Everything from the line containing "table_header [490, 171, 497, 183]" through the last line of the entries needs to be repeated exactly. Pictures must be left out.

#### Given data

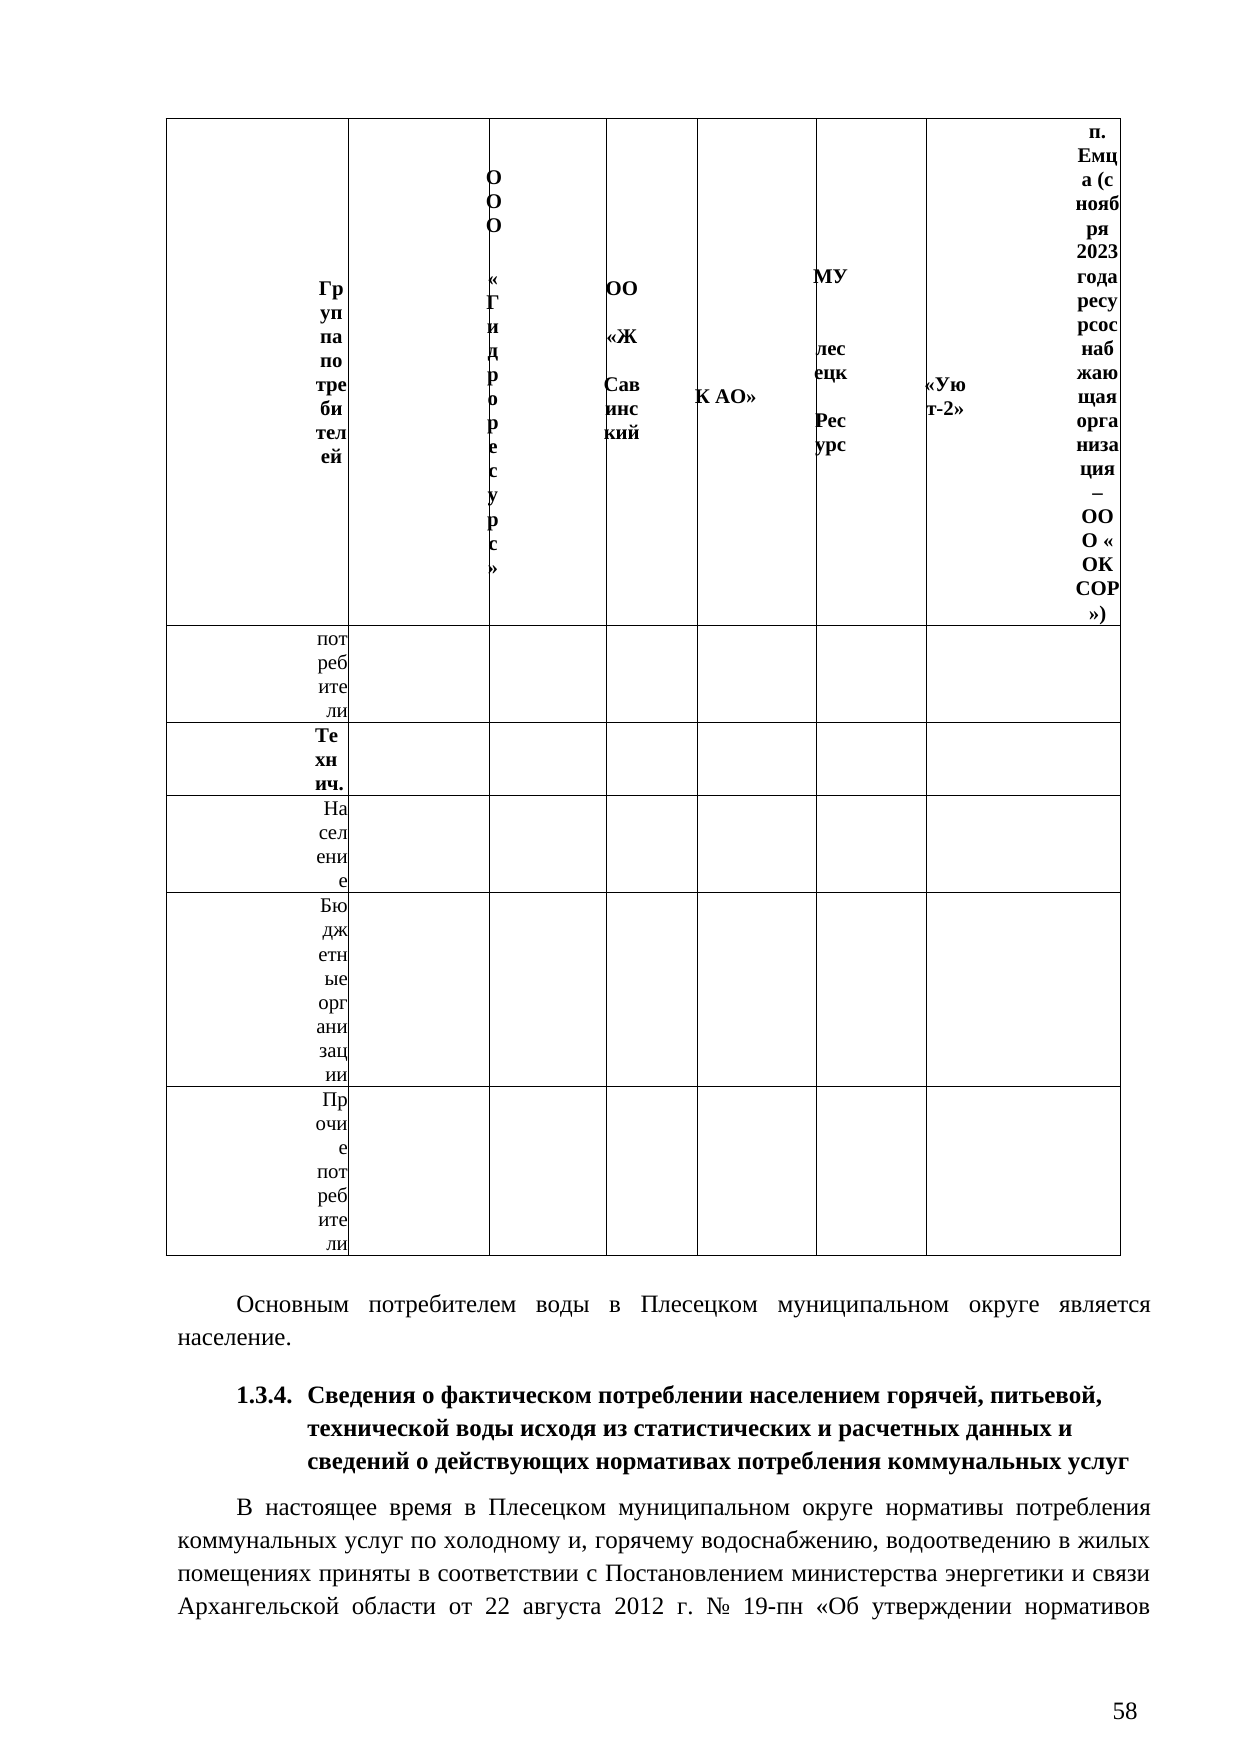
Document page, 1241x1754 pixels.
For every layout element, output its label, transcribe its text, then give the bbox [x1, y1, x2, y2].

subtitle Сведения о фактическом потреблении населением горячей, питьевой, технической воды исходя из статистических и расчетных данных и сведений о действующих нормативах потребления коммунальных услуг [236, 1380, 1152, 1475]
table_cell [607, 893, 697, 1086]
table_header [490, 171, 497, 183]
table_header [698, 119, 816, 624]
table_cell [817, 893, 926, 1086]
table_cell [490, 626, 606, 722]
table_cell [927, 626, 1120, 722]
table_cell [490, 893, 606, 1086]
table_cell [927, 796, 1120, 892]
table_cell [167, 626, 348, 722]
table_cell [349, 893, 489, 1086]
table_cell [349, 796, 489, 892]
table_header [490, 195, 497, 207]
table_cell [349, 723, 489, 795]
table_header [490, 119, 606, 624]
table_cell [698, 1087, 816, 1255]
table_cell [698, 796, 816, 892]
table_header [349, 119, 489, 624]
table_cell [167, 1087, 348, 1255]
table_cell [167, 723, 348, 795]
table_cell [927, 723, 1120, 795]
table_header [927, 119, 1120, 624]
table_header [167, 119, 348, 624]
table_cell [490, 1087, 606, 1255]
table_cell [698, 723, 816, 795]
text Основным потребителем воды в Плесецком муниципальном округе является население. [177, 1289, 1152, 1351]
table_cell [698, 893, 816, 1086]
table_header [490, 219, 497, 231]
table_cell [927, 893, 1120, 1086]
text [177, 1492, 1152, 1620]
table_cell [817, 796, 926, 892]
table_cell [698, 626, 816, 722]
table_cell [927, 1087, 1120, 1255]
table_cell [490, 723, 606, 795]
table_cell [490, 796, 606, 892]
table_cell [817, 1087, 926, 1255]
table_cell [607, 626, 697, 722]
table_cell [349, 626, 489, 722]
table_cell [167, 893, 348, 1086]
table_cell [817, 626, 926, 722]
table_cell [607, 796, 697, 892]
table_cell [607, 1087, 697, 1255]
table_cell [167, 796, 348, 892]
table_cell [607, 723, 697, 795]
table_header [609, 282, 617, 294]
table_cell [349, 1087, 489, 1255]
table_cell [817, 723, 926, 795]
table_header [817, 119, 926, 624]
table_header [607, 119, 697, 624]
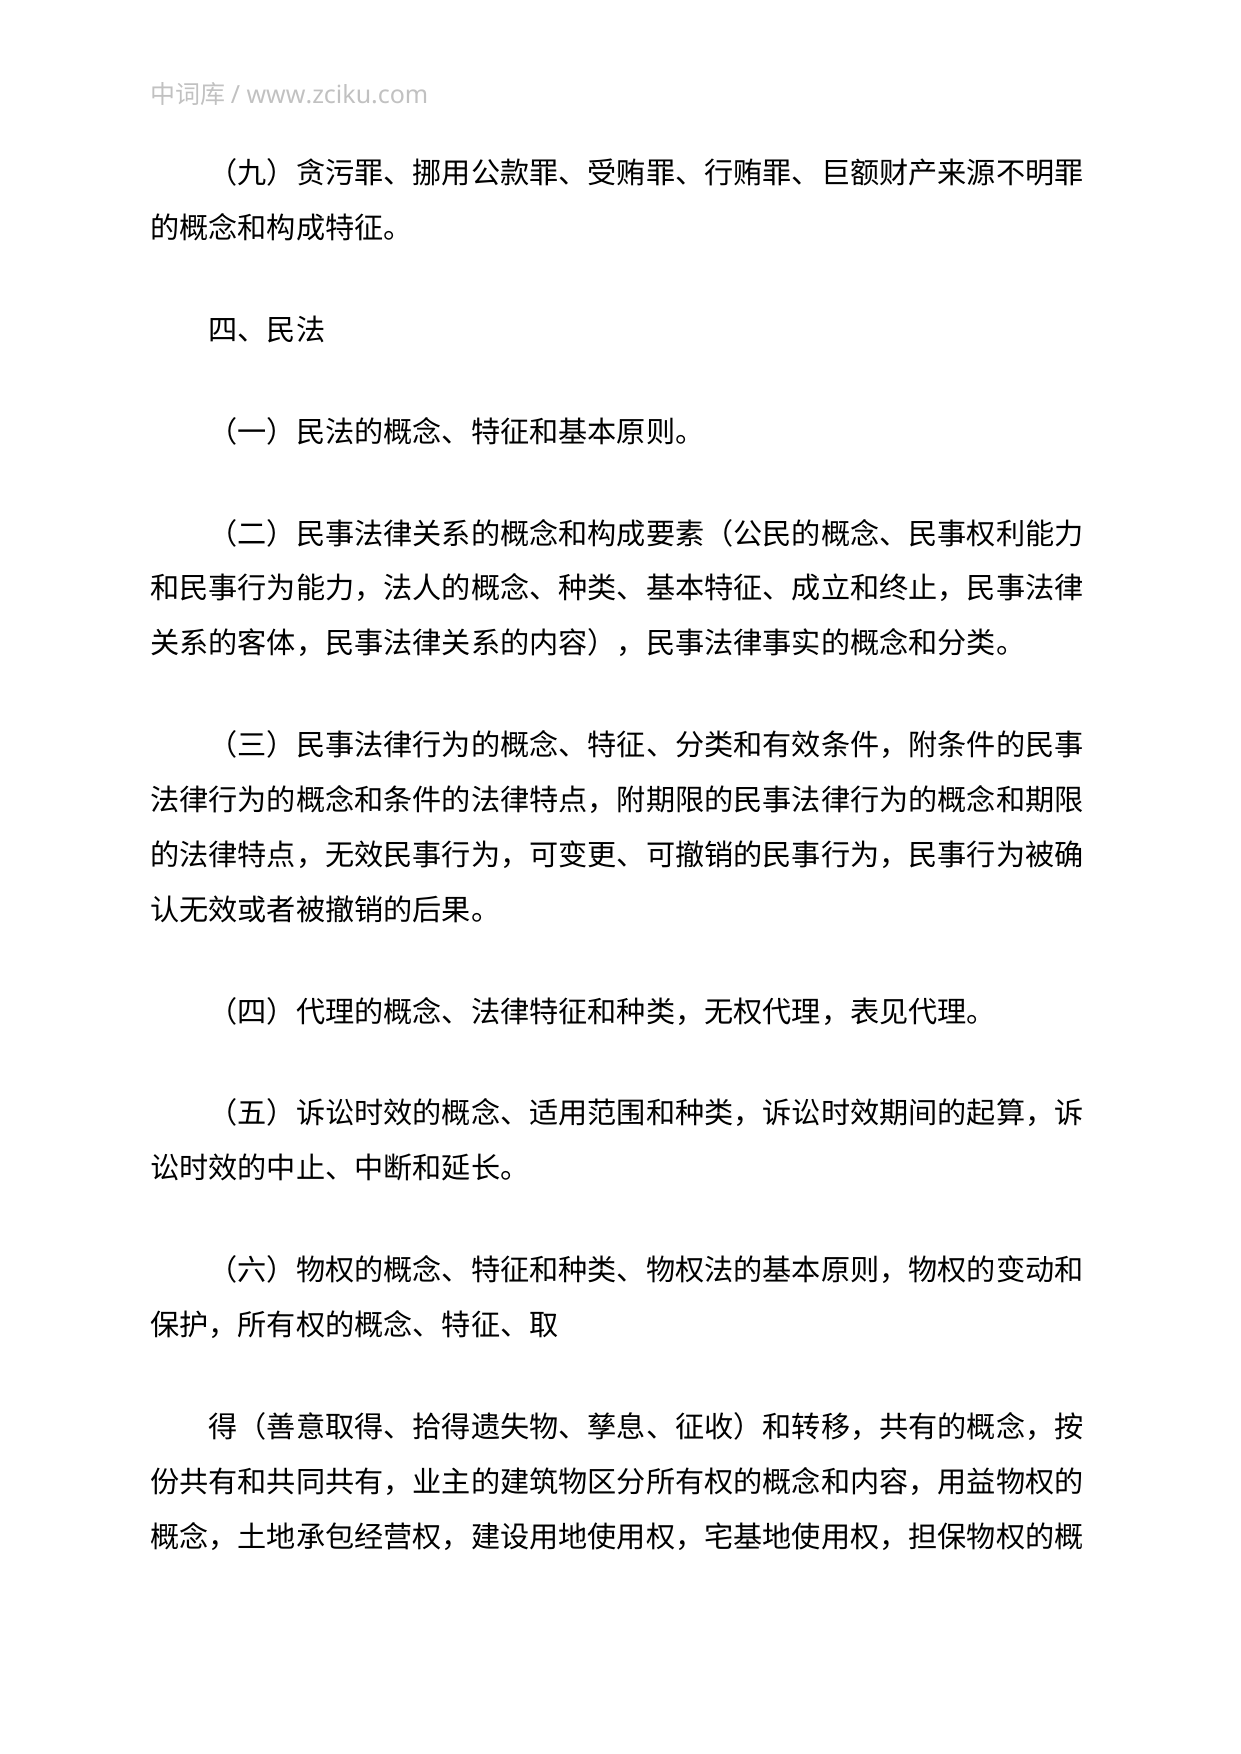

########

### Answer space
table_header [490, 171, 497, 183]
table_header [698, 119, 816, 624]
table_cell [817, 893, 926, 1086]
table_cell [490, 626, 606, 722]
table_cell [927, 626, 1120, 722]
table_cell [490, 893, 606, 1086]
table_cell [927, 796, 1120, 892]
table_cell [167, 626, 348, 722]
table_cell [349, 893, 489, 1086]
table_cell [349, 796, 489, 892]
table_header [490, 195, 497, 207]
table_cell [349, 723, 489, 795]
table_header [490, 119, 606, 624]
table_cell [698, 1087, 816, 1255]
table_cell [698, 796, 816, 892]
table_header [349, 119, 489, 624]
table_cell [167, 1087, 348, 1255]
table_cell [167, 723, 348, 795]
table_cell [927, 723, 1120, 795]
table_header [927, 119, 1120, 624]
table_header [167, 119, 348, 624]
table_cell [490, 1087, 606, 1255]
table_cell [698, 723, 816, 795]
text Основным потребителем воды в Плесецком муниципальном округе является население. [177, 1289, 1152, 1351]
table_cell [698, 893, 816, 1086]
table_header [490, 219, 497, 231]
table_cell [927, 893, 1120, 1086]
text [177, 1492, 1152, 1620]
table_cell [817, 796, 926, 892]
table_cell [698, 626, 816, 722]
table_cell [927, 1087, 1120, 1255]
table_cell [490, 723, 606, 795]
table_cell [490, 796, 606, 892]
table_cell [817, 1087, 926, 1255]
table_cell [607, 626, 697, 722]
table_cell [349, 626, 489, 722]
table_cell [167, 893, 348, 1086]
table_cell [817, 626, 926, 722]
table_cell [607, 796, 697, 892]
table_cell [607, 1087, 697, 1255]
table_cell [167, 796, 348, 892]
table_cell [607, 723, 697, 795]
table_header [609, 282, 617, 294]
table_cell [349, 1087, 489, 1255]
table_cell [817, 723, 926, 795]
table_header [817, 119, 926, 624]
table_header [607, 119, 697, 624]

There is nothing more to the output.